Von Gäulen und Hufen....
     
     
    Berüchtigt und vermutlich unter Juristen ein Kopfschütteln hervor rufend ist das Urteil des Amtsgerichts Köln vom 02. Oktober 1984, welches dort unter dem Aktenzeichen 225 V 356/84 gefällt wurde und als „Bierkutscher Urteil“ in die Geschichte einging. Es mag nicht gerade seriös sein und hier und da einige typisch juristische Wort- und Satzstellungen aufweisen, aber lassen Sie sich daran nicht hindern, es komplett zu lesen, liebe Leser. Dieses Urteil zeigt, wie schnell sich ein Richter von unterschwelliger Ironie hin in die teils derbe Veralberung hinreißen lassen kann und ob Sie es glauben oder nicht, dieses Urteil wurde tatsächlich so gefällt, wie es jetzt in Auszügen wiedergegeben wird. Ein Richter, der Heinz Erhard, Aristoteles, das Telefonbuch, Märchenbücher aus den Dreißigern und sogar „Sponti-Sprüche“ als Urteilsbegründung zitiert mag nicht sonderlich seriös sein, aber immerhin hat er Originalität bewiesen. Sie werden sehen, es lohnt sich, auch wenn man ansonsten juristische Texte meidet. Ist der Beginn noch vergleichsweise „trocken“ und vom unterschwelligen Humor (oder Verachtung des Richters an die Adresse des Klägers?) geprägt, so drückt der Richter am Ende unverhohlen seinen Missmut über diese eingereichte Klage aus, indem er ganze Absätze voller Witze reißt, die jede Seriosität missen lassen. Auch so kann man Verachtung für unsinnige Klagen ausdrücken, aber lesen Sie selbst:
     
     
    AUZÜGE AUS DER ENTSCHEIDUNG
 
    Orientierungssatz
    (Zur Frage der Schadstoffverringerung bei Pferden)
Zurecht zieht die derzeitige Bundesregierung die Einführung eines Abgas-Katalysators für Pferde nicht in Erwägung. Sie hätte ökologisch wie ernährungspolitisch nur das unerwünschte Ergebnis, daß unsere Spatzen noch mehr als bisher auf manche warme Mahlzeit verzichten müßten.
     
    Sonstiger Orientierungssatz
    (Huftritte eines Brauereigauls gegen parkenden Pkw)
    1. Ein Pferdefuhrwerk ist, obwohl durch PS in Bewegung gesetzt, kein Fahrzeug im Sinne der StVO.

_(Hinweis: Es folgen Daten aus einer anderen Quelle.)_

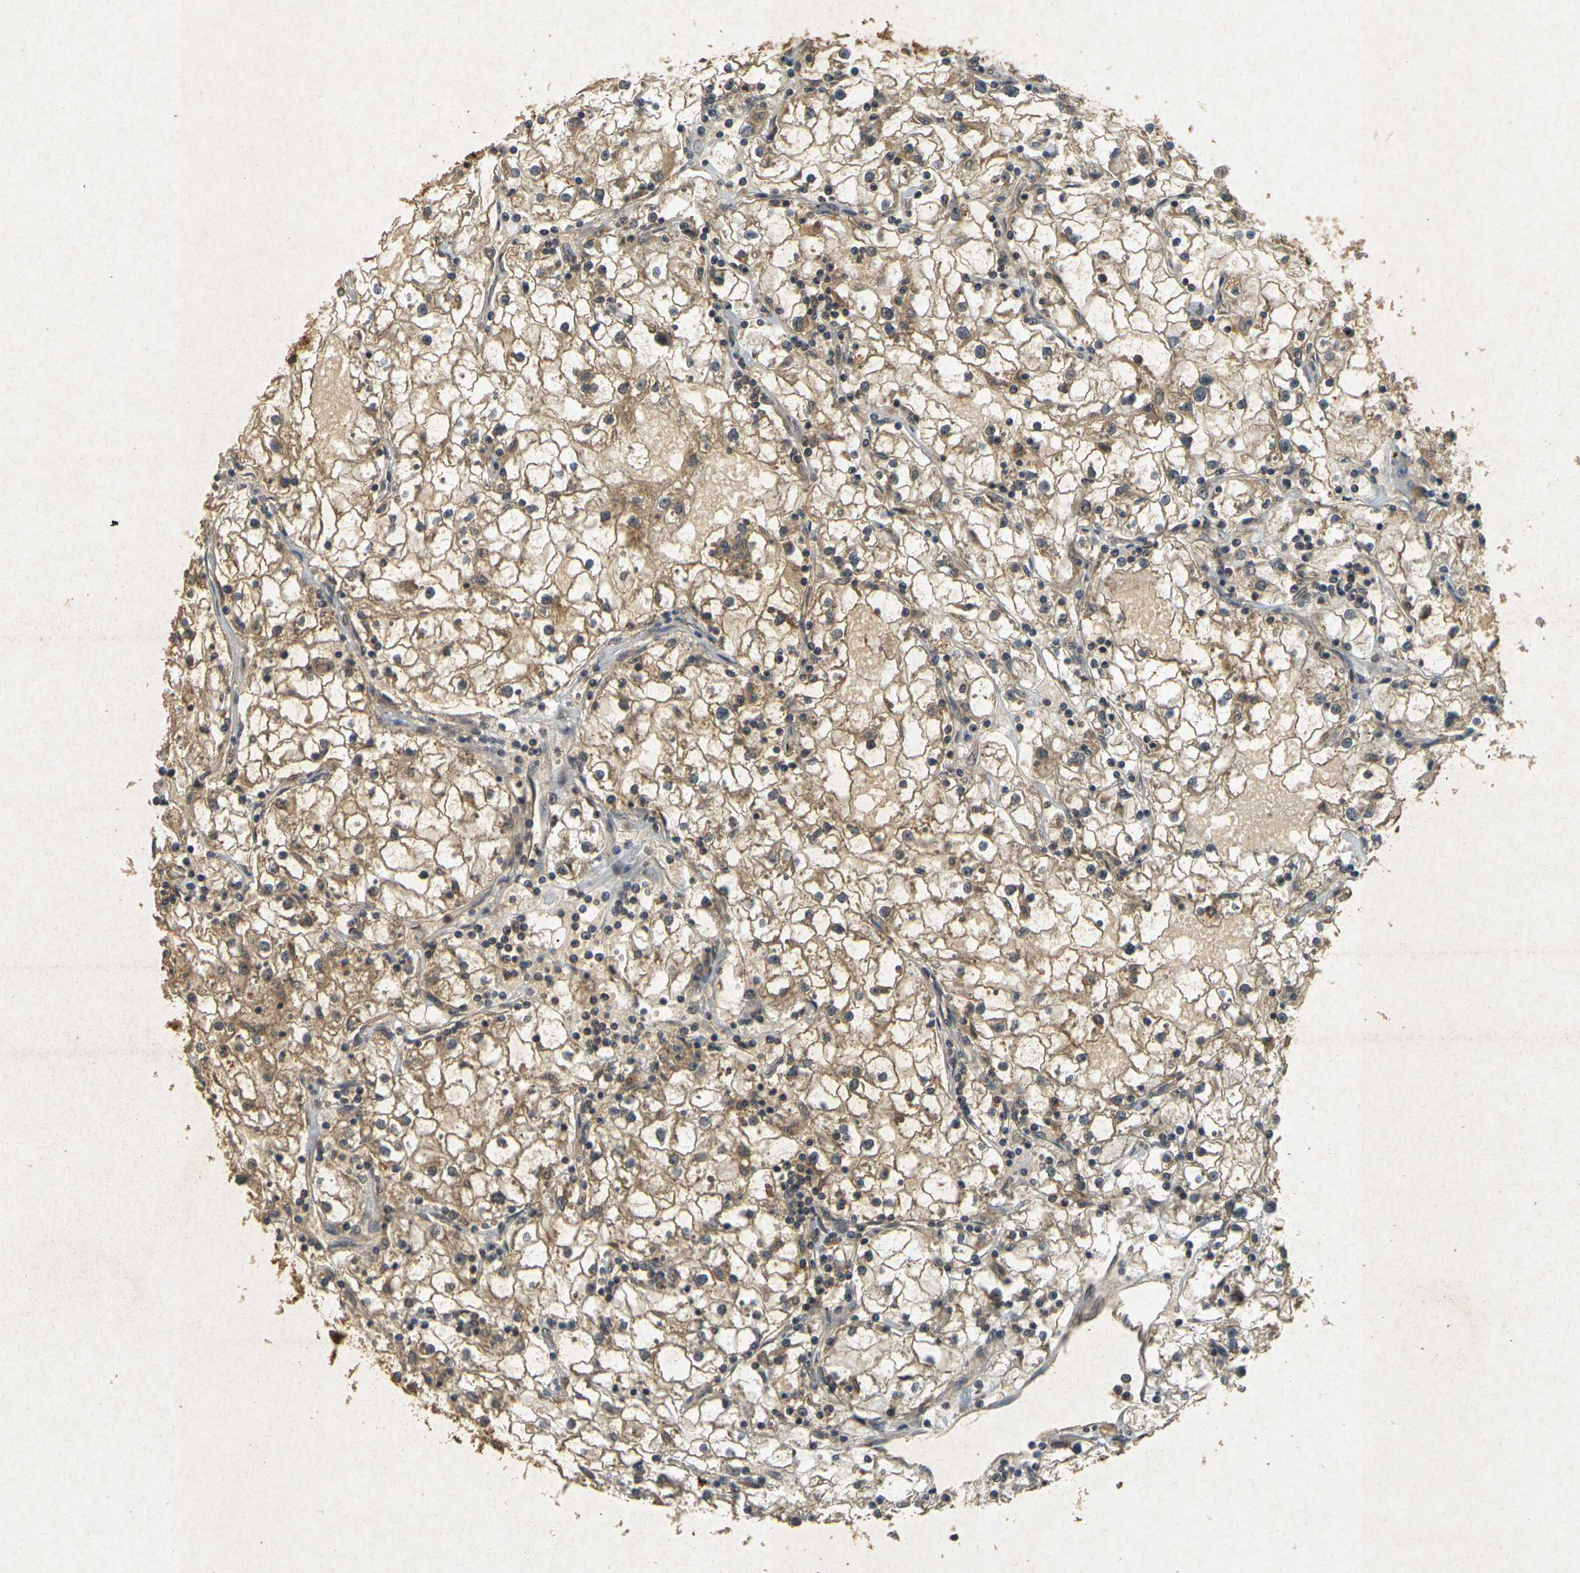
{"staining": {"intensity": "moderate", "quantity": ">75%", "location": "cytoplasmic/membranous"}, "tissue": "renal cancer", "cell_type": "Tumor cells", "image_type": "cancer", "snomed": [{"axis": "morphology", "description": "Adenocarcinoma, NOS"}, {"axis": "topography", "description": "Kidney"}], "caption": "Brown immunohistochemical staining in human adenocarcinoma (renal) reveals moderate cytoplasmic/membranous staining in about >75% of tumor cells.", "gene": "ERN1", "patient": {"sex": "male", "age": 56}}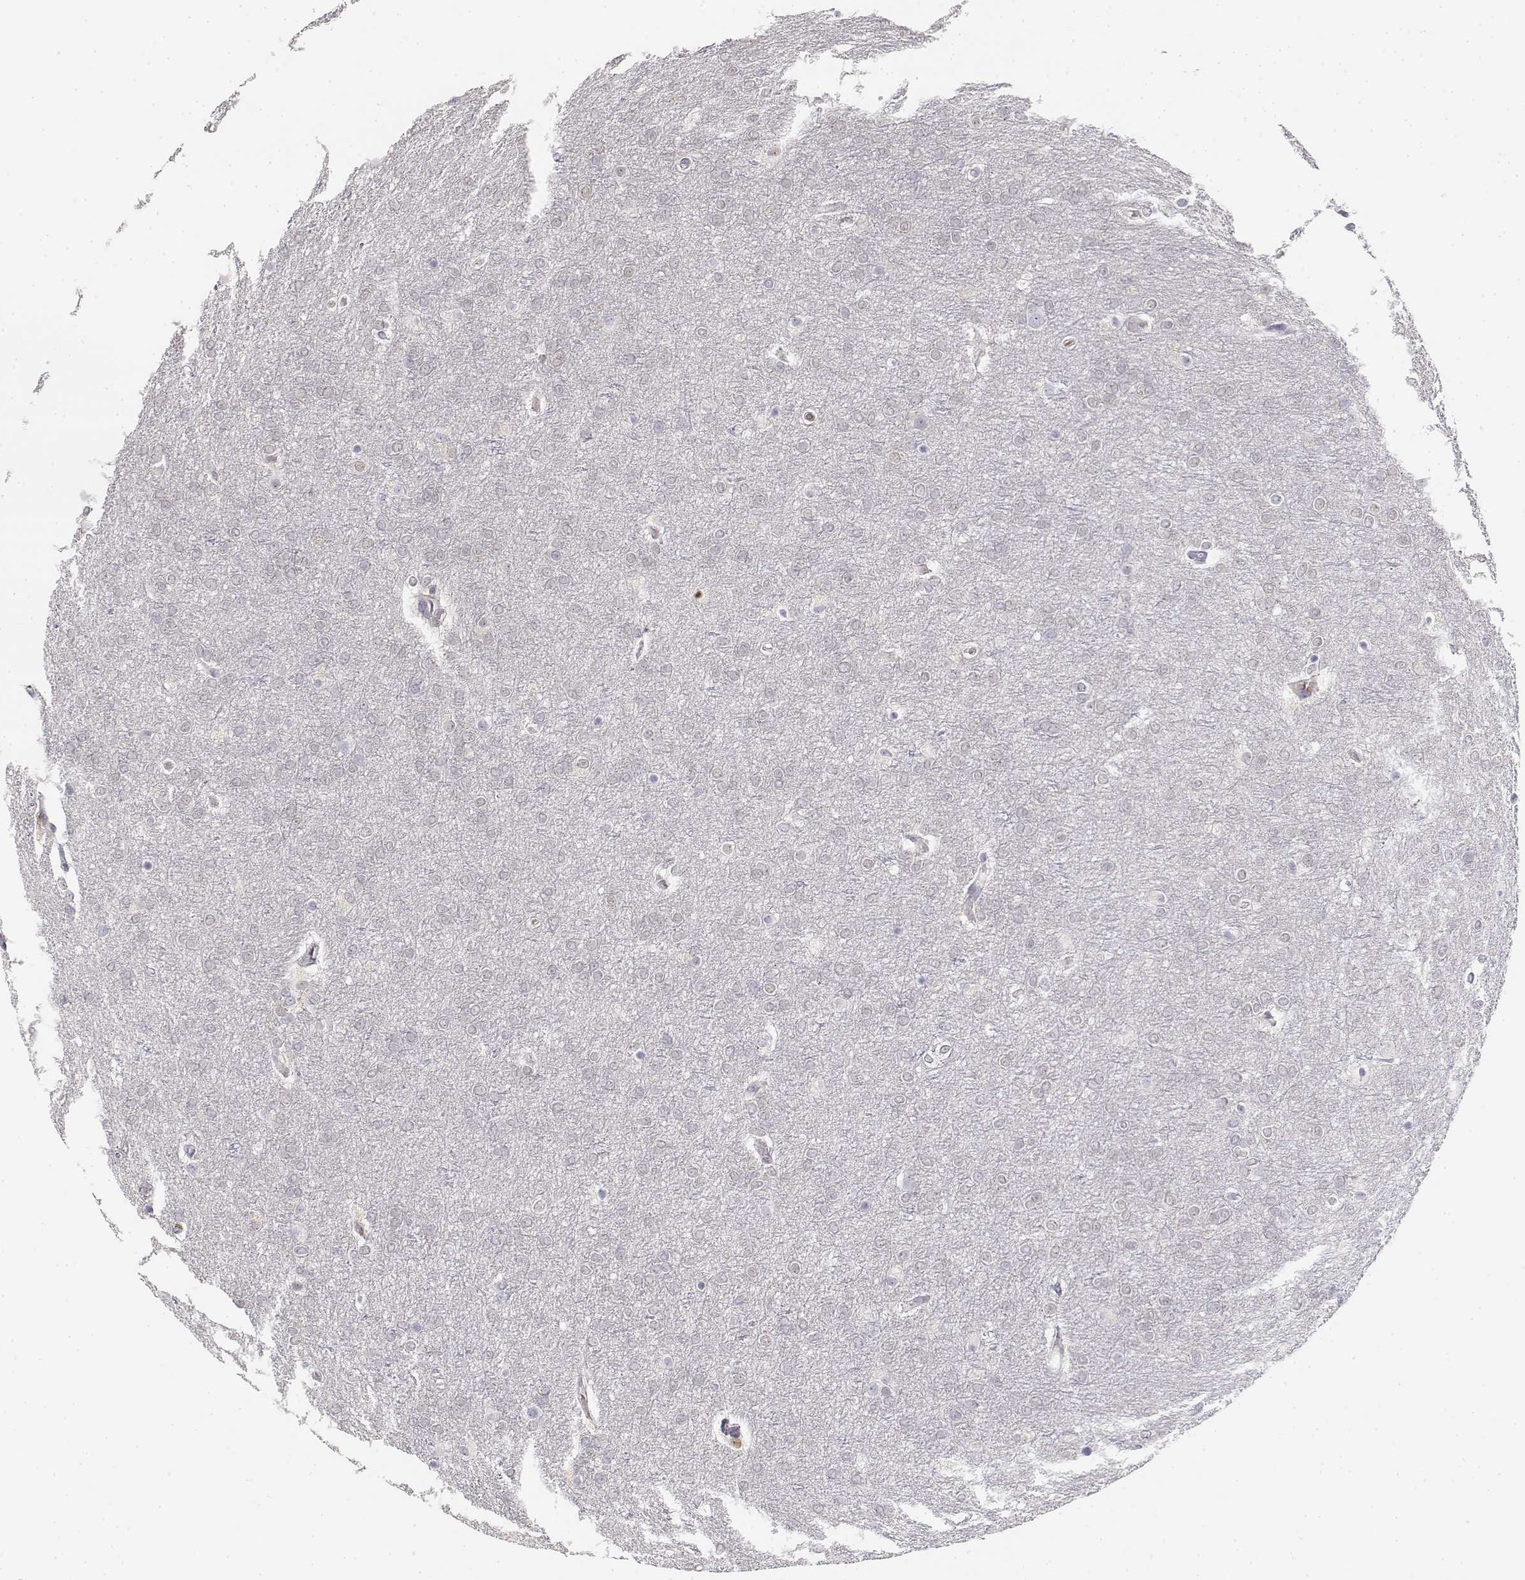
{"staining": {"intensity": "negative", "quantity": "none", "location": "none"}, "tissue": "glioma", "cell_type": "Tumor cells", "image_type": "cancer", "snomed": [{"axis": "morphology", "description": "Glioma, malignant, High grade"}, {"axis": "topography", "description": "Brain"}], "caption": "Immunohistochemistry (IHC) image of glioma stained for a protein (brown), which demonstrates no positivity in tumor cells.", "gene": "GLIPR1L2", "patient": {"sex": "female", "age": 61}}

    2. Auch wenn ein Brauereigaul am Straßenverkehr teilnimmt und nicht zu Hause wohnt, gehört er zu den Haustieren im Sinne des BGB § 833 S 2.
 
    3. Ein Ausschluß der Tierhalterhaftung gemäß BGB § 833 S 2 kommt nicht in Betracht, wenn das Pferdegespann einer Brauerei zur Reklame ständig mit leeren Bierfässern durch die Stadt fährt (zumal dies dem Umsatz nicht gerade förderlich ist).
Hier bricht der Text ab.